Is anyone seeing faster performance with the NVidia FBO implementation than with render-to-frame-buffer + copy-to-texture? Or have you found any tips for making it run fast?
Rendering 17 FBO textures per frame (2 512x512, 13 256x256, 2 128x128) alpha blending 2000-8000 particles per texture, and using the “single FBO, glFramebufferTexture” switching method, I’m seeing “slower” performance (by 3ms per frame) than by rendering them to a corner of the back buffer and glCopyTexSubImage2D’ing them off to textures.

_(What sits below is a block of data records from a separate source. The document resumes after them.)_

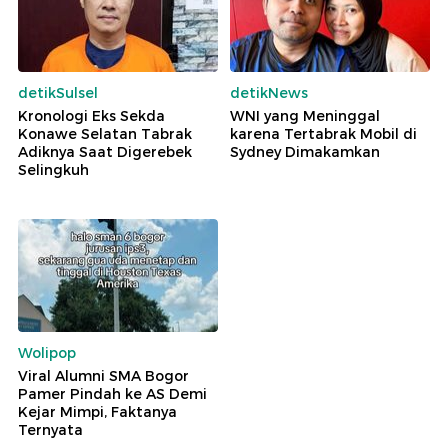
detikSulsel
detikNews
Kronologi Eks Sekda
WNI yang Meninggal
Konawe Selatan Tabrak
karena Tertabrak Mobil di
Adiknya Saat Digerebek
Sydney Dimakamkan
Selingkuh
Wolipop
Viral Alumni SMA Bogor
Pamer Pindah ke AS Demi
Kejar Mimpi, Faktanya
Ternyata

These are standard RGBA (8888) color textures bound to COLOR_ATTACHMENT0 with no depth buffer.
spasi:
attaching a texture with different dimensions is one of the slow cases for fbo.
That made a big difference. With a separate FBO per texture res, it’s now about 1ms faster than the copy-to-texture path on a 6800 Ultra. Amazing improvement considering how few FBO reconfigs are involved.
Is there much overhead in switching FBOs, or is most of the overhead in changing attachment bindings?
Thanks for the help.
There is a performance penalty in binding FBOs although much less than the dreadful context switches. Having said that, for optimal performance it is recommended to have a single FBO with multiple color attachments to it, you can verify my claims by reading this PDF file.
Dark Photon:
…whether there would be any value in sorting the “work queue” by texture size to minimize FBO switches. (Thanks again)
FWIW, with sorting and this test view, eliminating 5 out of 17 FBO switches, I didn’t see any measurable difference – certainly nothing like the 4ms gain in just segmenting textures by size to different FBOs.
Further testing suggests FBO switches are very cheap compared to rebinding textures of different sizes to an FBO.